───── Input for this task ─────

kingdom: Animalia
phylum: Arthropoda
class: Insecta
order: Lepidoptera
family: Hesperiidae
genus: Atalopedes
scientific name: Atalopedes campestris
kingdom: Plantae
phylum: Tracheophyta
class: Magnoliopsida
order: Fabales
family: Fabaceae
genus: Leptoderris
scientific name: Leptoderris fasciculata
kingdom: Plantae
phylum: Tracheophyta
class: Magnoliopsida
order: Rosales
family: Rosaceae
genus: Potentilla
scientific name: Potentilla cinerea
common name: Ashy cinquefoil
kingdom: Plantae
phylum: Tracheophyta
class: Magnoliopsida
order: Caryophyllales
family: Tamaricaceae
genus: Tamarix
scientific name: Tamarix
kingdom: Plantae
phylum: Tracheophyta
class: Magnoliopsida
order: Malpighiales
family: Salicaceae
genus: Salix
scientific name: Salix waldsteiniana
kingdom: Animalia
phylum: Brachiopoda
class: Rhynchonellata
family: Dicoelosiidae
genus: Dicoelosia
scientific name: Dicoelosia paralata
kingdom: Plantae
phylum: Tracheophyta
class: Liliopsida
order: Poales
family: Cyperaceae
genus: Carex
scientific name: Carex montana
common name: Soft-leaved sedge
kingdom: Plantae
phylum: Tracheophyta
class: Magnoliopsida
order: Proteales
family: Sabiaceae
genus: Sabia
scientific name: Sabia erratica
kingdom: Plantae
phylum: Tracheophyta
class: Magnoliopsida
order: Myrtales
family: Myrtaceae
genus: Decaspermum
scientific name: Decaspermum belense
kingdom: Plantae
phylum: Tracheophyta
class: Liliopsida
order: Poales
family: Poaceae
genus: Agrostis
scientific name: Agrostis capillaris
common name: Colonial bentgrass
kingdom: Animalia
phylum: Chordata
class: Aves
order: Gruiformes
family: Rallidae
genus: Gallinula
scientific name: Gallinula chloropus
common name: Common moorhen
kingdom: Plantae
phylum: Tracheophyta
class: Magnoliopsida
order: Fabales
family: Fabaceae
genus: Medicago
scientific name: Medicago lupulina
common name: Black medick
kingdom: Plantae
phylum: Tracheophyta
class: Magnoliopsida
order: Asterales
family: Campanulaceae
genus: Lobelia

─────

→ The task:
Put every line from all of the records above into one numbered list, leaving out any blank lines.

→ Response below:
1. kingdom: Animalia
2. phylum: Arthropoda
3. class: Insecta
4. order: Lepidoptera
5. family: Hesperiidae
6. genus: Atalopedes
7. scientific name: Atalopedes campestris
8. kingdom: Plantae
9. phylum: Tracheophyta
10. class: Magnoliopsida
11. order: Fabales
12. family: Fabaceae
13. genus: Leptoderris
14. scientific name: Leptoderris fasciculata
15. kingdom: Plantae
16. phylum: Tracheophyta
17. class: Magnoliopsida
18. order: Rosales
19. family: Rosaceae
20. genus: Potentilla
21. scientific name: Potentilla cinerea
22. common name: Ashy cinquefoil
23. kingdom: Plantae
24. phylum: Tracheophyta
25. class: Magnoliopsida
26. order: Caryophyllales
27. family: Tamaricaceae
28. genus: Tamarix
29. scientific name: Tamarix
30. kingdom: Plantae
31. phylum: Tracheophyta
32. class: Magnoliopsida
33. order: Malpighiales
34. family: Salicaceae
35. genus: Salix
36. scientific name: Salix waldsteiniana
37. kingdom: Animalia
38. phylum: Brachiopoda
39. class: Rhynchonellata
40. family: Dicoelosiidae
41. genus: Dicoelosia
42. scientific name: Dicoelosia paralata
43. kingdom: Plantae
44. phylum: Tracheophyta
45. class: Liliopsida
46. order: Poales
47. family: Cyperaceae
48. genus: Carex
49. scientific name: Carex montana
50. common name: Soft-leaved sedge
51. kingdom: Plantae
52. phylum: Tracheophyta
53. class: Magnoliopsida
54. order: Proteales
55. family: Sabiaceae
56. genus: Sabia
57. scientific name: Sabia erratica
58. kingdom: Plantae
59. phylum: Tracheophyta
60. class: Magnoliopsida
61. order: Myrtales
62. family: Myrtaceae
63. genus: Decaspermum
64. scientific name: Decaspermum belense
65. kingdom: Plantae
66. phylum: Tracheophyta
67. class: Liliopsida
68. order: Poales
69. family: Poaceae
70. genus: Agrostis
71. scientific name: Agrostis capillaris
72. common name: Colonial bentgrass
73. kingdom: Animalia
74. phylum: Chordata
75. class: Aves
76. order: Gruiformes
77. family: Rallidae
78. genus: Gallinula
79. scientific name: Gallinula chloropus
80. common name: Common moorhen
81. kingdom: Plantae
82. phylum: Tracheophyta
83. class: Magnoliopsida
84. order: Fabales
85. family: Fabaceae
86. genus: Medicago
87. scientific name: Medicago lupulina
88. common name: Black medick
89. kingdom: Plantae
90. phylum: Tracheophyta
91. class: Magnoliopsida
92. order: Asterales
93. family: Campanulaceae
94. genus: Lobelia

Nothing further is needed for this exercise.